Twenty kilometres north of Kalamata lies the town of Meligalas, a dusty rural settlement like a hundred others in Greece. The name Meligalas translates roughly as milk and honey, but in truth it’s a melancholy place. A mile outside the town stands a big concrete cross erected in the early 1970s, when Greece was being run by a military junta.
Across the road from the monument, tall slabs are inscribed with the names of hundreds of Greeks who died at the hands of fellow Greeks in mid September 1944, only weeks after the withdrawal of German occupying forces.It’s a tragic, complex story, but the bones of it are as follows…
During the German occupation (1941-44), when members of the legitimate Athens government had fled to Egypt, much of rural Greece, though ostensibly under Nazi domination, came to be administered by a communist resistance movement, EAM (the National Liberation Front)and its military wing (ELAS)
At the same time, the quisling prime minister, Rallis, recruited Greeks to form collaborationist ‘security battalions’ whose remit was to root out communists and communist sympathisers.

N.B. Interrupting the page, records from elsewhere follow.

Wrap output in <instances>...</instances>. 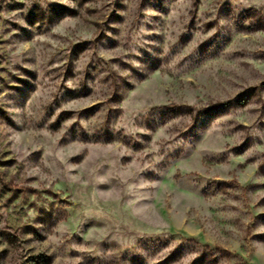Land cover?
Listing matches in <instances>:
<instances>
[{"label": "rangeland", "instance_id": "rangeland-1", "mask_svg": "<svg viewBox=\"0 0 264 264\" xmlns=\"http://www.w3.org/2000/svg\"><path fill=\"white\" fill-rule=\"evenodd\" d=\"M0 264H264V0H0Z\"/></svg>", "mask_w": 264, "mask_h": 264}]
</instances>
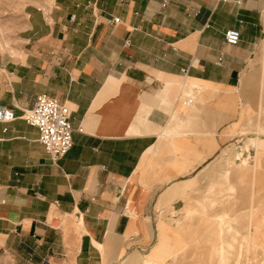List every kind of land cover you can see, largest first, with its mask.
Segmentation results:
<instances>
[{
    "label": "crops",
    "instance_id": "obj_1",
    "mask_svg": "<svg viewBox=\"0 0 264 264\" xmlns=\"http://www.w3.org/2000/svg\"><path fill=\"white\" fill-rule=\"evenodd\" d=\"M28 17L17 56L0 63V110L16 117L0 120V257L160 264V246L144 256L159 217L184 208L220 143L206 107L191 132L165 136L179 102L158 93L177 77L226 89L247 71L243 88L259 82L264 0H53ZM228 28L239 44L225 41ZM40 94L72 110L73 146L57 161L22 118Z\"/></svg>",
    "mask_w": 264,
    "mask_h": 264
},
{
    "label": "rangeland",
    "instance_id": "obj_2",
    "mask_svg": "<svg viewBox=\"0 0 264 264\" xmlns=\"http://www.w3.org/2000/svg\"><path fill=\"white\" fill-rule=\"evenodd\" d=\"M52 3L0 0V63L10 55L17 56L24 44L28 12L34 6L46 8ZM252 75L260 81L243 88L250 76L244 71L240 86L226 89L177 77L158 93L163 102L174 106L179 102L165 136L191 132L192 114L206 107L209 115L203 124L211 127L209 131L218 136L220 145L184 208L160 215L159 240L144 256H151L160 246L154 256L160 264H264V71L255 70ZM186 100L189 103H184ZM226 121L222 128L214 129ZM209 131L201 133L209 135ZM210 174L216 177L210 179ZM219 234L225 242V260L219 256ZM252 242L255 245L250 251ZM0 264L17 263L0 257Z\"/></svg>",
    "mask_w": 264,
    "mask_h": 264
},
{
    "label": "built area",
    "instance_id": "obj_3",
    "mask_svg": "<svg viewBox=\"0 0 264 264\" xmlns=\"http://www.w3.org/2000/svg\"><path fill=\"white\" fill-rule=\"evenodd\" d=\"M119 21V17L109 19L110 23ZM224 38L228 44L237 45L241 41V31L236 28H228L224 32ZM15 118L12 110H0V120L11 121ZM22 118L38 129L39 140L53 161L64 157L72 148V110L65 102L46 94H40L34 105L24 110Z\"/></svg>",
    "mask_w": 264,
    "mask_h": 264
},
{
    "label": "bare ground",
    "instance_id": "obj_4",
    "mask_svg": "<svg viewBox=\"0 0 264 264\" xmlns=\"http://www.w3.org/2000/svg\"><path fill=\"white\" fill-rule=\"evenodd\" d=\"M184 103H189V101L188 100H186V101H184ZM219 248H218V251H219V256H220V258L222 259V260H225V256H224V254H225V242H224V239H223V237H222V234H219ZM249 245H250V251H251V246L253 245H255V243H249ZM252 246V247H253ZM256 247V250H257V247L258 246H255ZM254 248V247H253ZM255 250V249H254ZM255 250V251H256ZM253 251V250H252ZM244 255V254H243ZM144 264H158V263H155V262H153L152 260H146L145 262H144Z\"/></svg>",
    "mask_w": 264,
    "mask_h": 264
}]
</instances>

Following the German withdrawal from Greece in the summer of 1944 came the inevitable clash between these opposing elements. ELAS succeeded in disbanding some of the security battalions, but during early September, in southern Peloponnesos, the local battalions and their sympathisers began to gather in the town of Meligalas and to prepare to defend it against an expected ELAS attack.
The assault came on September 14 and lasted three days, but finally the town was overrun, though losses were heavy among the attackers. Anyone not routinely resident in the town was rounded up and over the next few days, executed. Estimates of the numbers killed vary, maybe as many as fifteen hundred. The big concrete cross stands over what used to be a dry well, into which many of the bodies were thrown.
There are old people in Meligalas today who remember these events, and those that followed as the country slid into civil war.
Bitter memories and resentments are still handed down.